Why study single cells?

As a preview to Single-Cell Sequencing: Diagnosing and Dissecting Cancer as a Disease of the Genome, Cambridge Healthtech Institute challenged conference faculty members to detail the benefits and opportunities in single-cell analysis.


Cambridge Healthtech Institute: Single-cell sequencing is a time-consuming, expensive and difficult process. What do we hope to learn from a single cell’s contribution to disease that makes this all worthwhile?

Yong WangYong Wang, Ph.D., Research Scientist, Nicholas E. Navin Laboratory, Genetics, Bioinformatics, MD Anderson Cancer Center

  • To study scarce clinical samples. Bulk sequencing, though less expensive and a routine process, requires DNA of millions of cells, hence not suitable to study the genome of scarce clinical samples, such as circulating tumor cells, therapy resistant cells, or cancer stem cells.
  • To investigate intratumor heterogeneity. Tumor includes a complex population of normal and tumor cells that each may carry unique mutations. Reconstructing genetic lineage of the tumor by single cell sequencing hundreds of cells can help us understand the clonal evolution of the tumor. Bulk sequencing is limited to reporting average genetic signals thus cannot resolve the clonal structure.

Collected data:
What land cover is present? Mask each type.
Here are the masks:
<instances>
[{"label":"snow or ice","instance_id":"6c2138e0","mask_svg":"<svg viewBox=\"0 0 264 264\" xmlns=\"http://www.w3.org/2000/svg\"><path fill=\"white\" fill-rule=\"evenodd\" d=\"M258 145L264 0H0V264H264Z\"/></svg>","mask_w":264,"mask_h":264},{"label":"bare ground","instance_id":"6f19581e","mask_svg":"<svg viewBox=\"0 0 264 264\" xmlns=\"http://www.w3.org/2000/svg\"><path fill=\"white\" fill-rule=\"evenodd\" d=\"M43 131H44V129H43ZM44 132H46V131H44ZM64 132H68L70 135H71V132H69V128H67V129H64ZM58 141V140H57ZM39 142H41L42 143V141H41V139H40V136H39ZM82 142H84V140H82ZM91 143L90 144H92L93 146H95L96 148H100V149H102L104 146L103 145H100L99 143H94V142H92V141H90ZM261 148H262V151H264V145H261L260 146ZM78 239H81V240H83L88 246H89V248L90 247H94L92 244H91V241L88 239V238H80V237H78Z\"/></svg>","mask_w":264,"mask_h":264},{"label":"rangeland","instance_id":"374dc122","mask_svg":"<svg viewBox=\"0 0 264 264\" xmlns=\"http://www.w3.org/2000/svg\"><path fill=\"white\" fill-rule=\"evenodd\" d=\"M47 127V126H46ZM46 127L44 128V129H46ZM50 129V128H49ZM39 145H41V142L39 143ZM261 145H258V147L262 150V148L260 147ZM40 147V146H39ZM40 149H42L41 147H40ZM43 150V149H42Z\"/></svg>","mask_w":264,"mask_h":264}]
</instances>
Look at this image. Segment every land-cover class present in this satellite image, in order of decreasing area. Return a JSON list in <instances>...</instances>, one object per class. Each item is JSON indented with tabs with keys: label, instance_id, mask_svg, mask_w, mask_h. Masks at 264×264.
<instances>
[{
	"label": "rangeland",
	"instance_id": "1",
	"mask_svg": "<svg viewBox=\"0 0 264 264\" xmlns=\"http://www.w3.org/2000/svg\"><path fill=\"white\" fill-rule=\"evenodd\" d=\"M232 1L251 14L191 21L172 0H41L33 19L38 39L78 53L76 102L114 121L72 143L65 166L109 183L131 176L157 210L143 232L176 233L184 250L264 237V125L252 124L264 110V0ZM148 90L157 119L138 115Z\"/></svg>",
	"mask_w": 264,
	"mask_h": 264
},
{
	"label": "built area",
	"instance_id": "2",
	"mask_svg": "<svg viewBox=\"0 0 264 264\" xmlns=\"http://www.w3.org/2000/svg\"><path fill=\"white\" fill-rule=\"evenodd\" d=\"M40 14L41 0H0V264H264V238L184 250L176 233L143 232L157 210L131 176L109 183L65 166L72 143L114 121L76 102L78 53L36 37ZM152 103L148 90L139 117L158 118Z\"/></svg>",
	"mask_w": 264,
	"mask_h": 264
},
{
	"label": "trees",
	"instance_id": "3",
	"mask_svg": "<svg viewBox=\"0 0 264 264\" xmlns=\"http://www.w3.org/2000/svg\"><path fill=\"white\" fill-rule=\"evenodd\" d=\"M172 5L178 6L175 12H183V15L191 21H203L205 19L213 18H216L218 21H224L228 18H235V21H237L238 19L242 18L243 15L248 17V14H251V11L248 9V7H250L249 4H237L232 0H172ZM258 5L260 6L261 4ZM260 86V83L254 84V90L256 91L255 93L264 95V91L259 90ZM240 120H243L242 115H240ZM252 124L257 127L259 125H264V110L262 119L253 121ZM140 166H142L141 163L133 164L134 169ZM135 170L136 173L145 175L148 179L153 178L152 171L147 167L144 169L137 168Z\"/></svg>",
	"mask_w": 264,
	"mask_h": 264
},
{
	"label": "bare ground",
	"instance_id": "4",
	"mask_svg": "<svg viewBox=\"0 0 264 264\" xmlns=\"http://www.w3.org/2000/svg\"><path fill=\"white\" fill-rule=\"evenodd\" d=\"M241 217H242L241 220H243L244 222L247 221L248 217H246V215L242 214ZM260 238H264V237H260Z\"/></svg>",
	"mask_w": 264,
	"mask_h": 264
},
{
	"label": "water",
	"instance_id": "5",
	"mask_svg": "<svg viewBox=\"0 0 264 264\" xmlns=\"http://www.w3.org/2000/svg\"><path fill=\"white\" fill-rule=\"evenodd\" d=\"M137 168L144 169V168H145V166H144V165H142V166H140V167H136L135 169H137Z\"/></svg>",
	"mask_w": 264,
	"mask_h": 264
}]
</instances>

▶ _TASK ITEM 1_
In the passage on single-cell sequencing, condense the paragraph that begins "To investigate intratumor heterogeneity" into a short bulleted list that keeps its main facts.
▶ _TASK ITEM 2_
According to the passage on single-cell sequencing, what does bulk sequencing require?
▶ _TASK ITEM 3_
Copy the passage on single-cell sequencing word for word from "As a preview" up to and including "in single-cell analysis.".
None of the collected data is needed for this work.

▶ _FINAL ANSWER 1_
- Tumors contain a complex mix of normal and tumor cells, each of which may carry unique mutations.
- Single-cell sequencing of hundreds of cells can reconstruct the tumor's genetic lineage and reveal its clonal evolution.
- Bulk sequencing reports only average genetic signals, so it cannot resolve clonal structure.

▶ _FINAL ANSWER 2_
It requires the DNA of millions of cells.

▶ _FINAL ANSWER 3_
As a preview to Single-Cell Sequencing: Diagnosing and Dissecting Cancer as a Disease of the Genome, Cambridge Healthtech Institute challenged conference faculty members to detail the benefits and opportunities in single-cell analysis.